Thalia baixou o rosto ao falar e houve silêncio de ambas as partes. Mas ao erguer o rosto e reparar que Ruan a observava detalhadamente, Thalia dissimulou e caminhou até a escrivaninha, tocando em alguns objetos sobre ela.

- O que você vai guardar?

~*~

Agora, sem os cadernos, livros e objetos do detetive e só o tabuleiro de xadrez sobre a escrivaninha, Ruan e Thalia terminavam o jogo.

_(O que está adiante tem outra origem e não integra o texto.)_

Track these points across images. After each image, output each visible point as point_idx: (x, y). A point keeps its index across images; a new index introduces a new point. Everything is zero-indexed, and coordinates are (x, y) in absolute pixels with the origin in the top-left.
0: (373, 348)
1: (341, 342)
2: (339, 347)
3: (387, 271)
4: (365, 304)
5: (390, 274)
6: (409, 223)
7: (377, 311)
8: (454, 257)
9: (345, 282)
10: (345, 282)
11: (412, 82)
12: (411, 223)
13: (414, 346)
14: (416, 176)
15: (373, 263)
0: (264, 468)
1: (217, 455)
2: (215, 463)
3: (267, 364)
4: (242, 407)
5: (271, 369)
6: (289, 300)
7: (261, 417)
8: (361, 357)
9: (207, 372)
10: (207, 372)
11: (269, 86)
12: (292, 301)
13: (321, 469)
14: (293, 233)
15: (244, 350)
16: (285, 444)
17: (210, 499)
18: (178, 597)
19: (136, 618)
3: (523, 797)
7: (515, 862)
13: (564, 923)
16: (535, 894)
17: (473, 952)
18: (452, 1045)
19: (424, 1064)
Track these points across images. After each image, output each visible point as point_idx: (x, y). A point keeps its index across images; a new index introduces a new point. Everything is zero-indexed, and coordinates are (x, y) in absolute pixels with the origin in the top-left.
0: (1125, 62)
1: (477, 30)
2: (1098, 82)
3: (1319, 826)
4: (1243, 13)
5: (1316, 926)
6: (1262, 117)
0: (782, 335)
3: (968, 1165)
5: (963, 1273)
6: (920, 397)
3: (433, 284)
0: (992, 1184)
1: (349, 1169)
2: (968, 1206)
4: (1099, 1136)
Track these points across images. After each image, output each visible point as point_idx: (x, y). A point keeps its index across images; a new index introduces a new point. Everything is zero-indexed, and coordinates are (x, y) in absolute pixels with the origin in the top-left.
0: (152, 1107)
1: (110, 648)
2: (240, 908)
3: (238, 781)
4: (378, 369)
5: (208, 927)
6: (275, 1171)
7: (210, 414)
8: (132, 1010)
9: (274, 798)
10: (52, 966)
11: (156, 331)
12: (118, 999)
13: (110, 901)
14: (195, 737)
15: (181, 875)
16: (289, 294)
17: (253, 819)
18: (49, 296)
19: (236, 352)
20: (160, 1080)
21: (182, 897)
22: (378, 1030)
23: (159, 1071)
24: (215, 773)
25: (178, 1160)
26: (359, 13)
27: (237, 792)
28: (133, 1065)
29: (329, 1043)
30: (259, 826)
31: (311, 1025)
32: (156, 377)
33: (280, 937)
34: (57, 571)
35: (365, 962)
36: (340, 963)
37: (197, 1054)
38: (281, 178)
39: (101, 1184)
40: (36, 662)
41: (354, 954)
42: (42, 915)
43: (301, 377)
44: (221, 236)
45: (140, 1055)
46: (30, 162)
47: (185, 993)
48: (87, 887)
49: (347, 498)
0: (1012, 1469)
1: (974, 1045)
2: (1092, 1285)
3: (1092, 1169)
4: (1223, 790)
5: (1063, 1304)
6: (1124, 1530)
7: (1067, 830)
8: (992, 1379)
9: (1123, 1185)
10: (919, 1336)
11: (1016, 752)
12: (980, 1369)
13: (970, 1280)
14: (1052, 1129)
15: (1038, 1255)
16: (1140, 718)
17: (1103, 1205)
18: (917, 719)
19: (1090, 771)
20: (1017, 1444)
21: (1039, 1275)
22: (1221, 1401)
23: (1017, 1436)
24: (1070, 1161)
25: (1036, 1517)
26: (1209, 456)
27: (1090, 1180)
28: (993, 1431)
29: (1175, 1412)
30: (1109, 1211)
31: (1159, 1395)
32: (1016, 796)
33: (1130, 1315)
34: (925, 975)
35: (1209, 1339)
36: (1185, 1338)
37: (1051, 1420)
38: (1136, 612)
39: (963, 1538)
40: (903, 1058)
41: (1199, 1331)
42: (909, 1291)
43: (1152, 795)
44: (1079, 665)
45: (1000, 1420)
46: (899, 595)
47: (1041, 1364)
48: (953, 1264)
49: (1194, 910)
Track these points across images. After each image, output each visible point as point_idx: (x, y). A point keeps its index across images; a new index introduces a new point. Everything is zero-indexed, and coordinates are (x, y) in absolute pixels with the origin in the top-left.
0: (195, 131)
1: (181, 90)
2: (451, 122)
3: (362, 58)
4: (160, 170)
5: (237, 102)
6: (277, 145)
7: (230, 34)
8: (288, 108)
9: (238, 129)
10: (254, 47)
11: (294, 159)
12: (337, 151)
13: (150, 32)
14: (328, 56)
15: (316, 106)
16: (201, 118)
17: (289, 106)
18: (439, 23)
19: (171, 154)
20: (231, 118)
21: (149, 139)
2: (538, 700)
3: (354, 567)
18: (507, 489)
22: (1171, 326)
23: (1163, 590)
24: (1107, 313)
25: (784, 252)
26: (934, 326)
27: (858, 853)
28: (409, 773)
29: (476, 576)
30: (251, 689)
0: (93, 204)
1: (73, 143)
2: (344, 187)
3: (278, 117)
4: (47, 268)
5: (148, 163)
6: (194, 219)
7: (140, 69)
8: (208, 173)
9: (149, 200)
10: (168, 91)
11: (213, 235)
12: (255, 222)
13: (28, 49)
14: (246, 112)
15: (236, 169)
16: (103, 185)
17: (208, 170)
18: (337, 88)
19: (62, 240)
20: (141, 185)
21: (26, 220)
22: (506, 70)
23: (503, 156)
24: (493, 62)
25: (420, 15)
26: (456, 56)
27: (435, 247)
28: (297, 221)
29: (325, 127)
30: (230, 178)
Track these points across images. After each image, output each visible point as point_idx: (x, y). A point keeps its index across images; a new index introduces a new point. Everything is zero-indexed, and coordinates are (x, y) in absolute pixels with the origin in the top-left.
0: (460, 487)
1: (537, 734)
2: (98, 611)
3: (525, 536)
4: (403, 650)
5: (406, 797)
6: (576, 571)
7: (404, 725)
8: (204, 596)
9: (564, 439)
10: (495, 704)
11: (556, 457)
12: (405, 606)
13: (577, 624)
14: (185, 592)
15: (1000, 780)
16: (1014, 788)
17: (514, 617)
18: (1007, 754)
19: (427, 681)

- Xeque-Mate! - Thalia exclamou, movendo sua "dama" uma casa a frente, deixando o "rei" de Ruan sem saída e vencendo a partida.

- Estou impressionado! - disse Ruan, fazendo movimentos com os braços, sorrindo e relaxando as costas na cadeira do convidado, sim, pois atrevidamente Thalia ocupou sua cadeira e ele teve que se sentar na outra - Como conseguiu?

- Quando um guerreiro perde uma batalha, se prepara rigorosamente para acertar na próxima.

- Sei...

Depois de observar por alguns segundos Thalia, Ruan se fez de pé, segurou nos ombros da cadeira e levou ela para perto de Thalia; então se sentou bem ao seu lado, o que a impressionou, ficando com o corpo tenso e o coração apressado. Sentado, Ruan inclinou a coluna, de modo que seus cotovelos ficaram sobre as pernas e as mãos sob o queixo; virou o rosto para o lado, para apreciar Thalia e isso só a deixava tímida.

- Confesso que vou sentir saudades da mansão - falava Ruan, desviando a visão de Thalia e observando as paredes -, desse escritório... Das pessoas daqui e até das noites mal dormidas que passei desvendando segredos.

- Mas veja pelo lado bom: agora você poderá tomar um descanso - Thalia disse com doçura - E também rever sua amada! Deve estar com muita sauda...

- Nós terminamos - ele contou, em um tom gélido e carregado.

- Ah... - ela o fitou no rosto, enquanto ele olhava para frente; e ficou observando-o com um semblante de lamento e consideração - Então foi isso que te deixou tão desfalecido naquela tarde?

- Sim.

- Eu sinto muito...

- Eu também sentia muito, mas parece que não foi o suficiente - Ruan enconstou as costas na cadeira, mantendo a vista fixa na parede frontal.

- Você vai ficar bem? - perguntou Thalia, ainda o fitando.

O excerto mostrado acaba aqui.